The task
Exact copies of the lines below, from the one with "Accueil du forum" up to and including the one with "October 11, 2025", are what this calls for; leave out pictures.

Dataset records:
Segment Open

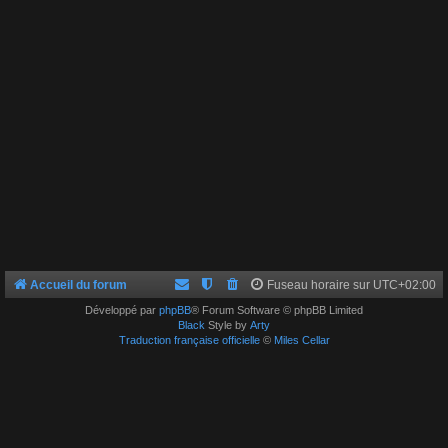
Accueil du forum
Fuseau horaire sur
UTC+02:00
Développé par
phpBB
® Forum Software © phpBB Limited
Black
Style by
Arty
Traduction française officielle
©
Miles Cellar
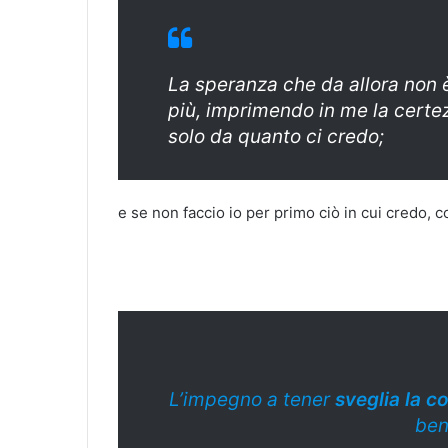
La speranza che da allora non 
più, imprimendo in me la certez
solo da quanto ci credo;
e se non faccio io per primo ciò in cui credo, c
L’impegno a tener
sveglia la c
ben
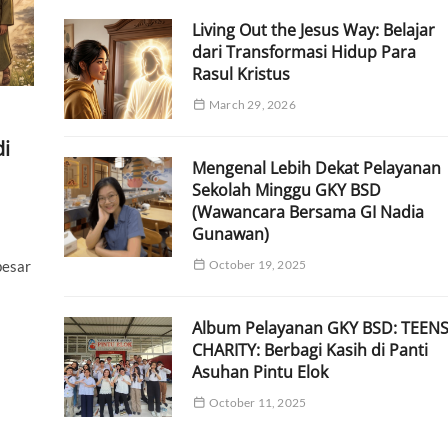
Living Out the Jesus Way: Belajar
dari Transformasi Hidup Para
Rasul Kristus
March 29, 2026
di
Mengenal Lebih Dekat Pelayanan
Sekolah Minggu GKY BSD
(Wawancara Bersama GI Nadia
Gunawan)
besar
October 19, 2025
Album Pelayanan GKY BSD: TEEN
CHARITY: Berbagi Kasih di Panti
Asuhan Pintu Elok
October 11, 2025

Segment Closed
Segment Open

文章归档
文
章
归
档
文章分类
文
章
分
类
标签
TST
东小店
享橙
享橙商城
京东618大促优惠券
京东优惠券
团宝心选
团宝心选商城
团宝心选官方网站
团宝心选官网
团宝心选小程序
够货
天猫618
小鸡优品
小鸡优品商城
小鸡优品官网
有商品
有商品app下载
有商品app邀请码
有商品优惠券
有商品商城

Segment Closed

Answer to this exercise
Accueil du forum
Fuseau horaire sur
UTC+02:00
Développé par
phpBB
® Forum Software © phpBB Limited
Black
Style by
Arty
Traduction française officielle
©
Miles Cellar
La speranza che da allora non 
più, imprimendo in me la certez
solo da quanto ci credo;
e se non faccio io per primo ciò in cui credo, c
L’impegno a tener
sveglia la c
ben
Living Out the Jesus Way: Belajar
dari Transformasi Hidup Para
Rasul Kristus
March 29, 2026
di
Mengenal Lebih Dekat Pelayanan
Sekolah Minggu GKY BSD
(Wawancara Bersama GI Nadia
Gunawan)
besar
October 19, 2025
Album Pelayanan GKY BSD: TEEN
CHARITY: Berbagi Kasih di Panti
Asuhan Pintu Elok
October 11, 2025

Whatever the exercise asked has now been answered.